SANFORD: Well, I don't know what their plan is. They don't have a plan. They are jumping on a bandwagon right now because the Trump administration is trying to signal that they are all in favor of tough policing. And really that's a political move because they're trying to counter the argument that it was the Trump supporters who even attacked police on January 6th. The comment came out of left field on Fox News because they were talking about immigrant gangs committing crimes and human trafficking and using the interstates as a conduit for human trafficking. And then just out of the blue, Memphis is the crime capital of America. And I don't know -- he didn't cite any evidence for that. The facts are that the murder rate has actually gone down. It's still higher than it was before COVID, but it has gone down. And there is no emperical evidence that I've seen that Memphis is the crime capital. So again, this is all politics. The local elected leaders, Kustoff, Hagerty, Blackburn, they are all jumping on board because this is the new shiny object attacking Memphis and its crime.
BLANK: Well, finally Otis, last week we talked about budgets and how both the city and county governments were planning for some belt tightening. This week, the Memphis City Council had a surprise vote for pay raises for a host of city workers. Now this could leave Mayor Young trying to come up with an extra $39 million and cutting a number of other programs. What's happening here?

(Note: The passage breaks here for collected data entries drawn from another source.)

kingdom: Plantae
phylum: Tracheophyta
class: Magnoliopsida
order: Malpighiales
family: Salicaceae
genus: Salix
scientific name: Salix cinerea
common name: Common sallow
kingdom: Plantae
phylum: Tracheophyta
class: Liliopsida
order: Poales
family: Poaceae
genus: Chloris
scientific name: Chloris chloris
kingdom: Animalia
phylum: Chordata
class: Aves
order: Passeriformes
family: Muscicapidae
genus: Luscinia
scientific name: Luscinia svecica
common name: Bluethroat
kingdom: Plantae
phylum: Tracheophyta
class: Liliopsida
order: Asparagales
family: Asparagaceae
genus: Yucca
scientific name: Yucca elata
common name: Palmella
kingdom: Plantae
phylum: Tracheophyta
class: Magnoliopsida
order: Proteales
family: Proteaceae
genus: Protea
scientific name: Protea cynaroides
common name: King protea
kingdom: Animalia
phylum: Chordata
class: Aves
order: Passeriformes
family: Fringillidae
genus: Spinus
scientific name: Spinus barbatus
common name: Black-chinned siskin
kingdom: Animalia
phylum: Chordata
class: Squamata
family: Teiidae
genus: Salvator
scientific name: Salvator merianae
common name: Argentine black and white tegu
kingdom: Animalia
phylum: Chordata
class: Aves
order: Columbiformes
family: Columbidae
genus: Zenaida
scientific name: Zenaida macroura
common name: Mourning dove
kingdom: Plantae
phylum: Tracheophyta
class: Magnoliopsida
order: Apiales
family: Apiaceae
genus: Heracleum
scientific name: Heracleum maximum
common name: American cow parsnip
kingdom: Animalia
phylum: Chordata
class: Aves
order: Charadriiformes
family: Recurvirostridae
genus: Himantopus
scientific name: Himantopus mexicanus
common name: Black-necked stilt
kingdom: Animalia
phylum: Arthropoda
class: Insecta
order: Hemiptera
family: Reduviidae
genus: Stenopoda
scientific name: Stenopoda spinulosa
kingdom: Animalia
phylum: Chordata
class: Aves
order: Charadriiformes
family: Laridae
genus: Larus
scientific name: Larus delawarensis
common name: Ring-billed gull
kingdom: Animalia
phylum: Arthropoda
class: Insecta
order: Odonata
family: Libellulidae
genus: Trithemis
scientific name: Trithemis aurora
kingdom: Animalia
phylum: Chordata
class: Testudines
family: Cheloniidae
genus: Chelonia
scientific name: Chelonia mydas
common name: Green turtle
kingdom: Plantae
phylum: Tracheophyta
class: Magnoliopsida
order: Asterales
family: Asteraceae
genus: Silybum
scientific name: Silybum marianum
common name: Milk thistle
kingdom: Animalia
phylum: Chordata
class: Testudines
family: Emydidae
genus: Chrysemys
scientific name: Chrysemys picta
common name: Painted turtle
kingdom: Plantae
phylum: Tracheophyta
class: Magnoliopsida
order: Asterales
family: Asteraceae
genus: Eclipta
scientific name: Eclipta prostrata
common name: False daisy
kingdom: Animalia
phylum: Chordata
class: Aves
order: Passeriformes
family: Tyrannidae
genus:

SANFORD: Obviously, one of the things that's happening is that the city council is not really talking that much to the administration. This caught the mayor by complete surprise. And it just doesn't seem like there was a workable plan here on the city council's part. These are exorbitant raises. And the way to finance that would be to cut programs, to do some layoffs somewhere, to hurt areas of the city government that will be drastically impacted by this. I just don't think that the city council is giving this the thought that it needs and I hope there's some more discussion that's going to be had about this before it is finalized.
BLANK: And there's another option, it's raising taxes. Do you think we would go for that?
SANFORD: I don't think that the community is going to go for that at all. The mayor, who is already sort of teetering here with some other issues that's going on in the city--we just talked about some of them with crime and punishment and policing in the city--if he has to be responsible for another tax increase, it's going to bode not well for him as he goes into his second and third years and look toward a re-election campaign.